There was more financial news this week that directly affects the mortgage and housing sector in Canada and for Ontario homeowners or those seeking mortgage financing. The Bank of Canada (BOC) announced that the overnight lending rate will stay put for now.
The BOC took the drastic measure last Spring to lower the overnight rate by several percentage points to the historic low of 0.25%. This measure coupled with the Government's monetary backing of mortgage-backed securities to the tune of $150,00 billion dollars was enacted as a direct response to the worries over the potential impact Covid-19 would have on the housing market.
By now, most will have heard the news that the prolonged pandemic sent the housing market across the country and in Ontario into overdrive. Appreciation gains in the double digits and over asking offers became the “norm” through 2020 and into the first quarter of 2021.
Despite these positive numbers, the Government is erring on the side of caution when it comes to long-term economic stimulus and growth across all economic sectors. The decision to keep the overnight lending rate at such a low level is a deliberate one and is in place to encourage economic expansion as well as curb inflation in the short term. Current inflation levels stand at 3 percent, according to the same BOC report released this week.
What Does This Mean for Ontario Homeowners?
When negotiating mortgage financing, the main distinction all homeowners who maybe renewing mortgage terms or first-time borrowers need to determine is the type of mortgage interest arrangement. The two types of mortgages open to borrowers are a fixed rate and a variable rate mortgage. When looking at a variable rate mortgage, the mortgage rate that most lenders can afford relate directly to any changes to the overnight lending rate. At such low levels, lenders can afford to offer a discounted variable mortgage rate on most loans.
When it comes to a fixed mortgage rate, the rate offered by the majority of lenders is determined, by a large part, by any increases in the Bond rate. An increase in the bond yield will impact the fixed rate mortgage as the rate will head northward as bond yields head up.

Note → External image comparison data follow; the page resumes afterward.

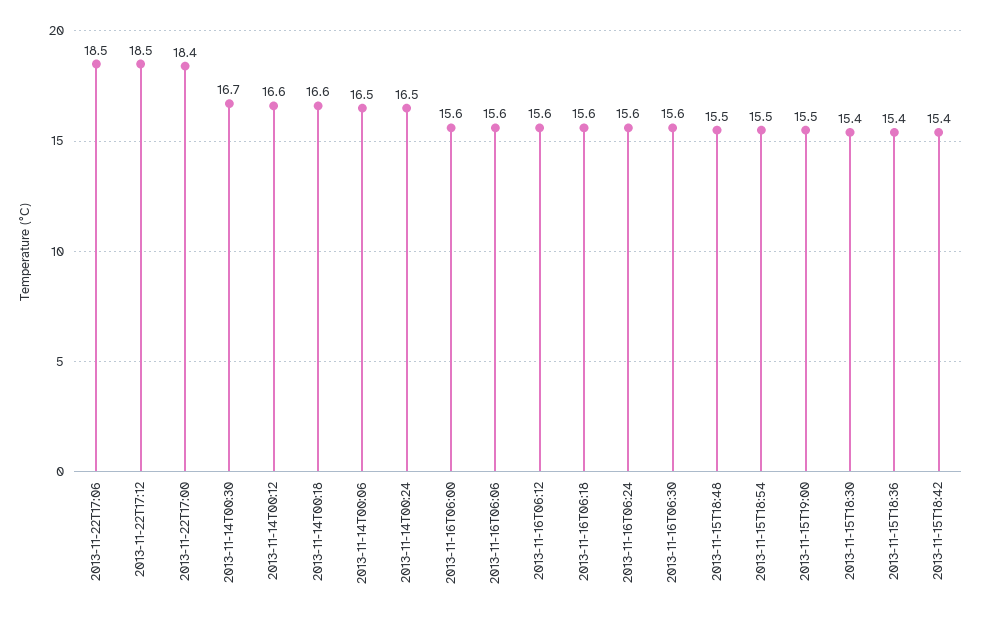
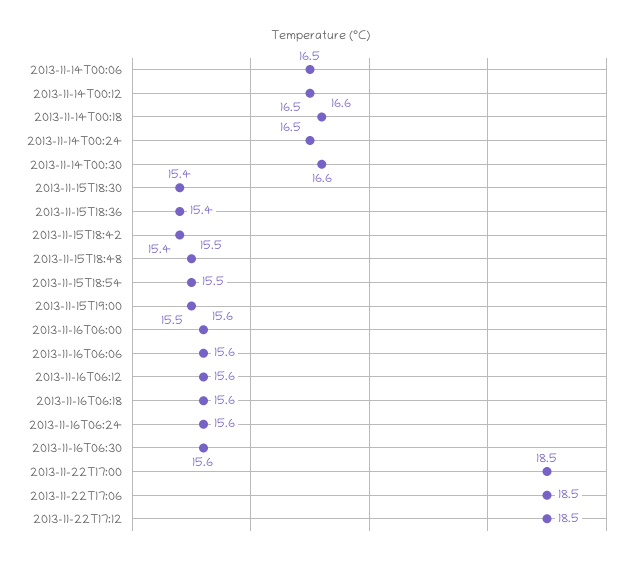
  {
    "2013-11-22T17:06": 18.5,
    "2013-11-22T17:12": 18.5,
-   "2013-11-22T17:00": 18.4,
+   "2013-11-22T17:00": 18.5,
-   "2013-11-14T00:30": 16.7,
+   "2013-11-14T00:30": 16.6,
-   "2013-11-14T00:12": 16.6,
+   "2013-11-14T00:12": 16.5,
    "2013-11-14T00:18": 16.6,
    "2013-11-14T00:06": 16.5,
    "2013-11-14T00:24": 16.5,
    "2013-11-16T06:00": 15.6,
    "2013-11-16T06:06": 15.6,
    "2013-11-16T06:12": 15.6,
    "2013-11-16T06:18": 15.6,
    "2013-11-16T06:24": 15.6,
    "2013-11-16T06:30": 15.6,
    "2013-11-15T18:48": 15.5,
    "2013-11-15T18:54": 15.5,
    "2013-11-15T19:00": 15.5,
    "2013-11-15T18:30": 15.4,
    "2013-11-15T18:36": 15.4,
    "2013-11-15T18:42": 15.4
  }

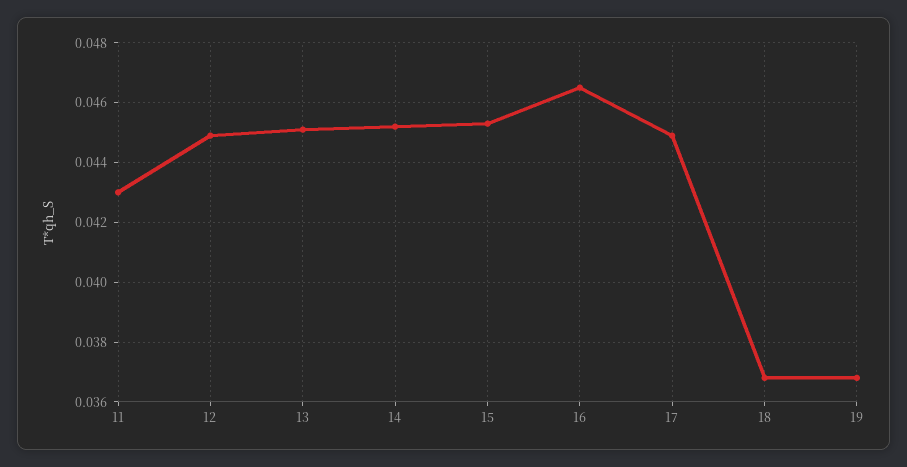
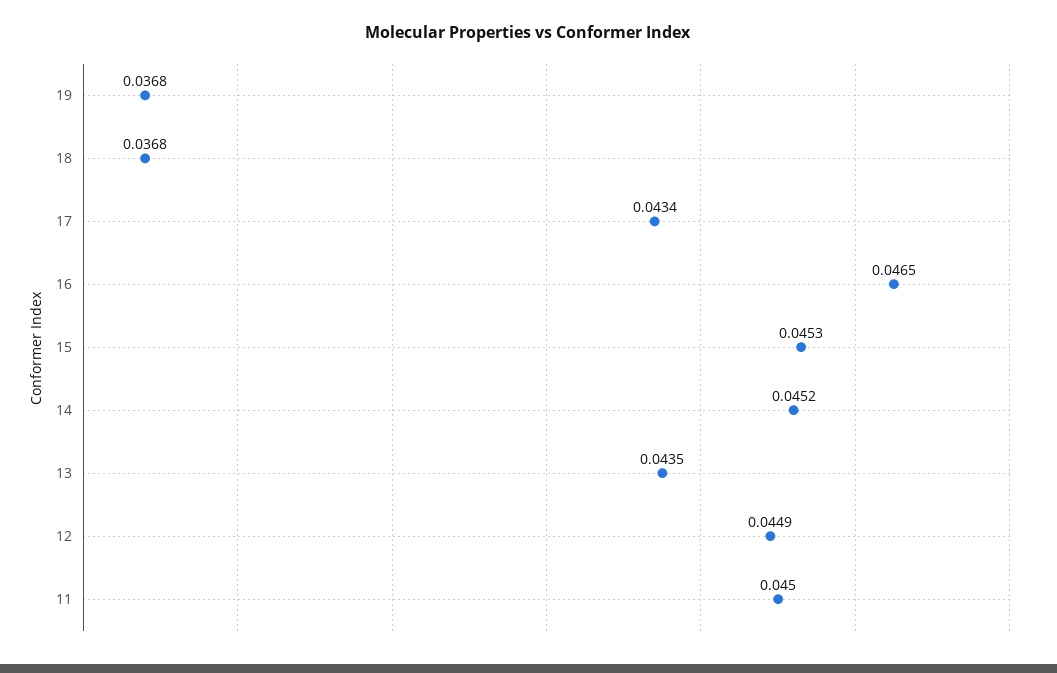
  {
-   "11": 0.043,
+   "11": 0.045,
    "12": 0.0449,
-   "13": 0.045,
+   "13": 0.0435,
    "14": 0.0452,
    "15": 0.0453,
    "16": 0.0465,
-   "17": 0.045,
+   "17": 0.0434,
    "18": 0.0368,
    "19": 0.0368
  }

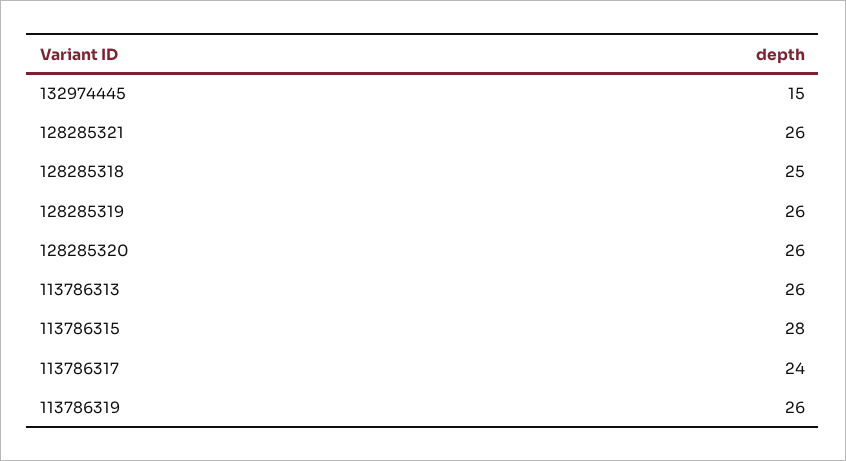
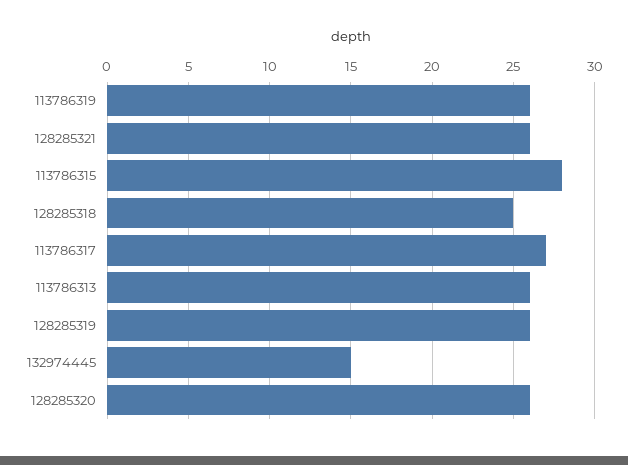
  {
    "132974445": 15,
    "128285321": 26,
    "128285318": 25,
    "128285319": 26,
    "128285320": 26,
    "113786313": 26,
    "113786315": 28,
-   "113786317": 24,
+   "113786317": 27,
    "113786319": 26
  }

Do Your Homework and Choose the Mortgage That Fits your Financial Picture
So should we all rush out and switch to a variable mortgage rate? The answer relates directly to what mortgage type works with your financial goals and lifestyle. Many potential homeowners are far more comfortable locking in a mortgage term with a fixed rate. This contributes to stability in monthly mortgage payments and is predictable until the mortgage comes up for renewal; 3-year, 4-year, or 5-year term for example.
While the exceptionally low variable rate will tempt some to choose a variable rate mortgage or want to switch to variable-rate, one will be able to take advantage of these low rates until the first quarter of 2022, when the BOC has speculated that the overnight rate may start to increase. If living with the possibility of a rate increase fits your overall financial picture then this may be the mortgage route to take. The option is there and the answer lies with a homeowner's preference.
As always, my advice is to talk to a professional so you can know all the information and be able to weigh the pros and cons involved in both a fixed rate mortgage vs. a variable rate mortgage.